Developed the in-house speaker verification engine for language testing environment.

With my method of speech & speaker characterization we have participated and won the Interspeech'2012 worldwide Speaker Personality Recognition Challenge with a task to predict judgment of human experts on the apparent personality profile of a speaker (OCEAN traits).

2008-2012 Department of Information Engineering and Computer Science, University of Trento (Povo), Trento, Italy

Marie Curie Research Fellow in “ADAMACH” project // PostDoc Researcher in “LiveMemories” project

Studied and developed the automated speech recognition aspects of the adaptive conversational machines.

Studied automated language acquisition.

Explored para-linguistic and prosodic aspects of natural speech communication.

Studied segmental methods of speech characterization (recognition of emotion, predicting speaker personality profile, etc.).

Developed open-source large vocabulary speech recognition system for English, Italian, Russian.

Tutored PhD students.

2005-2008 Moscow Institute of Physics and Technology (State University), Moscow

Assistant and Instructor at the Radioelectronics department. Research Scientist

Participated in educational process: lectures and laboratory classes.

Prepared a lecture course “Fundamentals of Speech Recognition”.

Prepared a lecture course “Scientific computation with graphical accelerator hardware (GPGPU)”.

Prepared a MIPT Lecture course “Speech recognition by human and machine”.

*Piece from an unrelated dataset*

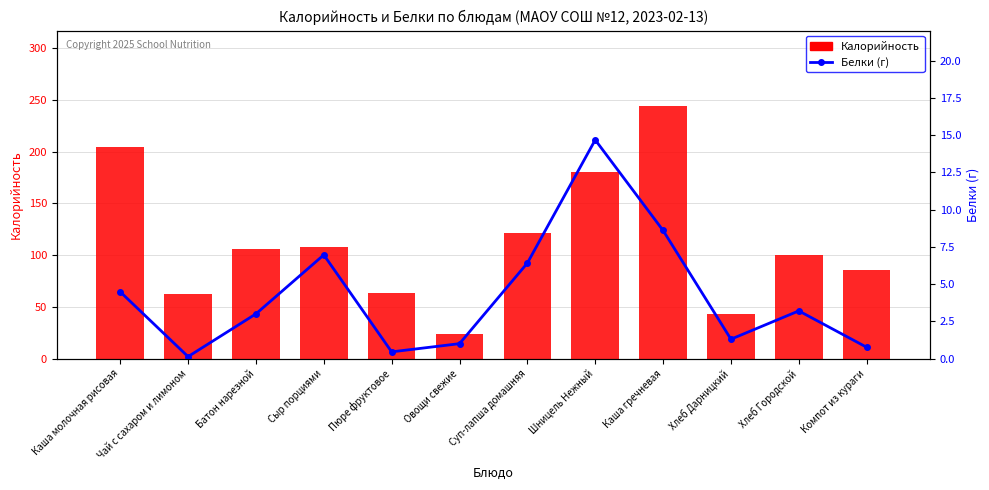

How many groups of bars are there?

12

Studied speech and audio perception from the information-theoretic ground.

Developed GPGPU accelerator for Acoustic Model Training process.

Developed the telephone (PSTN & GSM) Phonetic Key Word Spotting Engine.

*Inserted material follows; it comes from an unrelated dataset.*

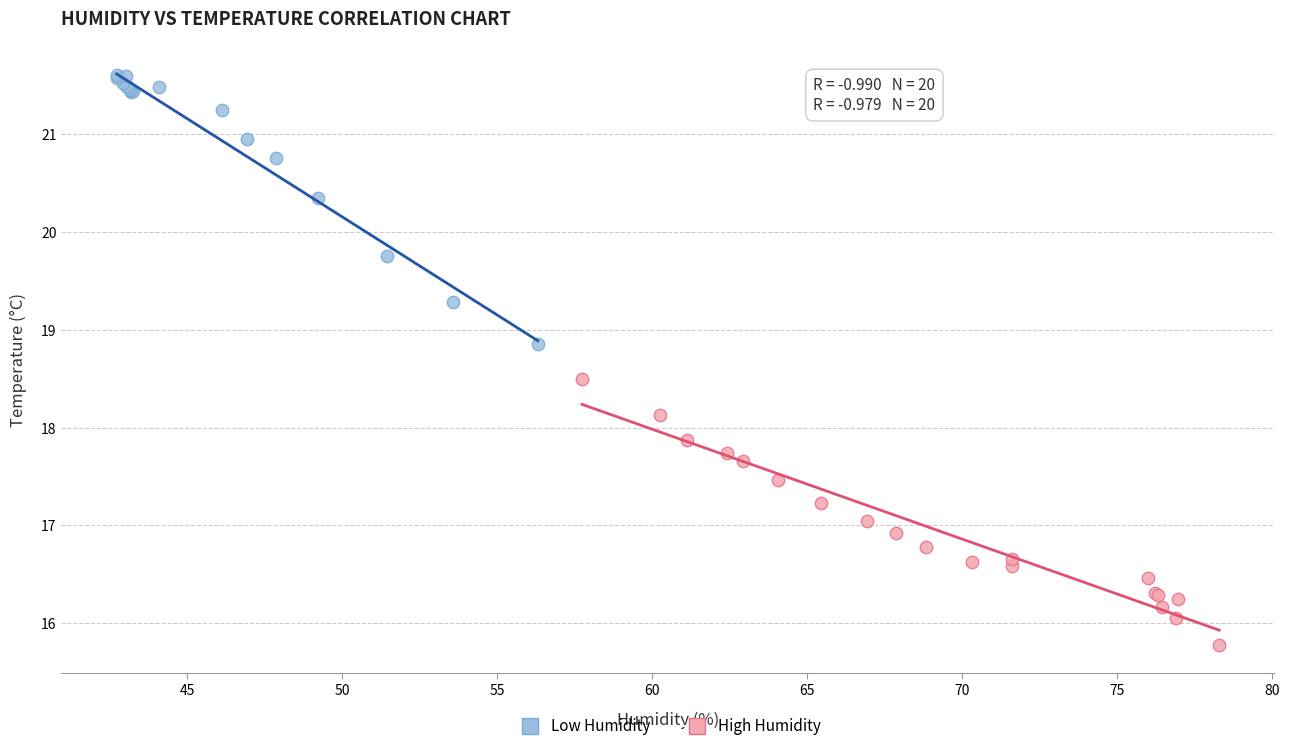

Which series contains the lowest Y value?

High Humidity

2004-2006 Speech Technology Center, Moscow

Research Scientist, Leading Specialist in Large Vocabulary (1.5M Word Forms) Speech Recognition Engine (Russian Language)

Studied and developed feature extraction algorithms to increase robustness to environment interference.

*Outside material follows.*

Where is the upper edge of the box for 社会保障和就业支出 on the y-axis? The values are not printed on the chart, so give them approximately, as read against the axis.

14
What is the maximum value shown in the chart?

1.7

Studied and developed decoding algorithms: linguistically constrained hypothesis generation and pruning, fast search in hypotheses space.

Developed the DSP/FPGA hardware accelerators for speech recognition applications.

2002-2004 Belarussian State University of Informatics & Radioelectronics (BSUIR), Minsk, Belarus

Research Engineer at the Computer Science department

Studied Anthropo-Neuromorphic feature extraction algorithms;

Developed the practical non-linear feature extraction algorithm capable of efficiently handling a broad range of environment interference.

2000-2001 Lernout & Hauspie Speech Products NV, Wemmel, Belgium.

Research Engineer at the corporate R&D Center

Studied and developed robust feature extraction algorithms;

Developed small foot-print methods of speech recognition for embedded systems;

Maintained Lernout & Hauspie small-foot-print recognition platform ASR300.

Language Proficiency

Russian & Belarussian - native;

English - fluent (Jan, 1999, TOEFL Computer Based Test Score 260 out of 300);

French, German, Italian - read and translate;

Nederlandes - translate with a vocabulary.

Government Sponsored Projects:

ADAMACH" - research into adaptive conversational machines;

"LiveMemories" - web-integration of individual multimedia experiences;

"EUBridge" - streaming transcription and translation services;

"WikiVoice" - computationally efficient web-based speech and language tools.

Membership in Professional Organizations:

International Speech Communication Association (ISCA);

Institute of Electrical and Electronics Engineers (IEEE): Signal Processing & Information Theory Societies;

Association for Computing Machinery (ACM);

Acoustic Engineering Society (AES);

Corresponding Electronic Associate Member of Acoustical Society of America (ASA).